Bir zamanlar, eski bir diyarda, gökkuşağı renkleriyle parıldayan kalıntılar vardı. Bu kalıntılar, hem çok güzel hem de biraz gizemliydi. Burada, Glim adında, mısır püskülü renginde, yumuşak kar tanelerinden sakalı olan, büyülü bir Kar Küresi Büyücüsü yaşıyordu. Glim, sihirli dondurma kepçeleriyle sihir yapardı ve her zaman kar yağdırabilirdi. Buz gibi, hiç erimeyen bir dondurma şatosunda yaşıyordu. Glim’in en iyi arkadaşı, Wobble adında, gök mavisi, yumuşacık bir Jel Ahtapottu. Wobble, ruh haline göre lezzet değiştiren, dans etmeyi çok seven bir ahtapottu. Her bir dokunacıyla farklı ritimlerde dans edebilir, mürekkebiyle su altında geçici disko ışıkları yaratabilirdi. Wobble, su altında kahkahalarla dolu bir dans pistinde yaşardı.

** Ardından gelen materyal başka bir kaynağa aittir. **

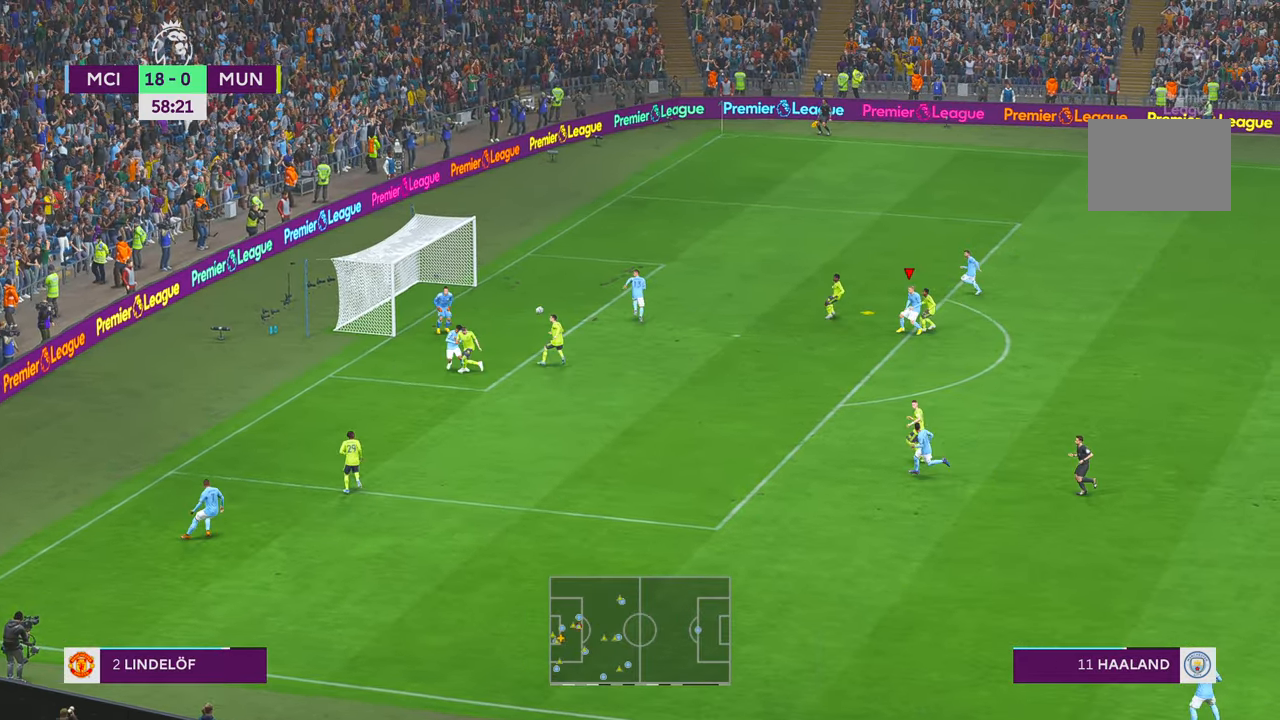
{"buttons": ["R2"], "left_stick": "up-left", "right_stick": "center", "events": [[200, "left_stick", "up"], [267, "B", "down"], [367, "left_stick", "up-left"], [400, "B", "up"]]}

Bir gün, Glim ve Wobble, kalıntıların arasında dolaşırken, prenses çıkartmalarıyla dolu, parıldayan bir harita buldular. Harita, bir uzay gemisine giden bir hazineyi gösteriyordu! “Ne dersin Wobble, bu gizemli hazineyi bulalım mı?” dedi Glim, buz gibi mavimsi sakalını sıvazlayarak. Wobble sevinçle zıpladı. “Elbette Glim! Uzay gemisi, müzik ve prensesler! Bu harika olacak!” diye bağırdı, vücudu anında çilek aromasına döndü. Hemen yola koyuldular. Haritayı takip ederek, uzay gemisine doğru ilerlediler. Yolculukları boyunca, rengarenk uzay tozlarıyla dolu tünellerden geçtiler ve müzik notaları gibi parıldayan yıldızların arasında dans ettiler.
Uzay gemisine vardıklarında, burası oldukça renkli ve eğlenceliydi. Duvarlar, gökkuşağı renkleriyle boyanmıştı ve her yer oyuncaklarla doluydu. Fakat, hazineye ulaşmak için bir bulmacayı çözmeleri gerekiyordu. Bulmaca, farklı şekillerdeki deliklerden geçen, parıldayan topların yerleştirilmesiyle ilgiliydi. “Bu zorlu bir bulmaca!” dedi Glim, endişeyle. “Ama biz, takım çalışmasıyla her şeyi başarabiliriz!” dedi Wobble, neşeyle. Wobble, esnek vücudunu kullanarak, topları farklı şekillerde deliklerden geçirmeye çalıştı. Bazı toplar çok büyüktü, bazıları ise çok küçüktü. Glim, sihirli dondurma kepçelerini kullanarak, topların boyutlarını değiştirdi ve sonunda bulmacayı çözmeyi başardılar. Tam da Wobble'ın en sevdiği dondurma aromasına benzeyen, pembe bir parıltı patlamasıyla hazineye ulaştılar.

Hazine sandığını açtıklarında, içinden daha fazla parıltı çıktı! Bekledikleri gibi altın veya mücevher değildi, ama bu onları hiç üzmedi. Glim ve Wobble, kalıntıları bu parıltılarla daha da güzelleştirdiler. Gökkuşağı renkleri daha da parlaklaştı, her yer daha da ışıltılı oldu. Kalıntılar artık daha da büyülü görünüyordu. Birlikte çalışmanın ve arkadaşlığın değeri, kalıntılardan yayılan parıltılar gibi, her yere yayıldı.
Yolculuktan sonra, Glim ve Wobble, evlerine döndüler. Glim, dondurma şatosunda, Wobble ise su altındaki dans pistinde uykuya daldılar. Glim, her zaman kar yağdırdığı buz gibi dondurma şatosunda, yumuşacık kar tanelerinden sakalını okşayarak uyudu. Wobble, her zaman kahkahalarla dolu olan, su altındaki dans pistinde, rüyasında yeni müzikler ve dans figürleri görerek uyudu. Ve gökkuşağı renkleriyle parıldayan kalıntılar, sonsuza dek dostluklarının ve maceralarının bir sembolü olarak kalacaktı.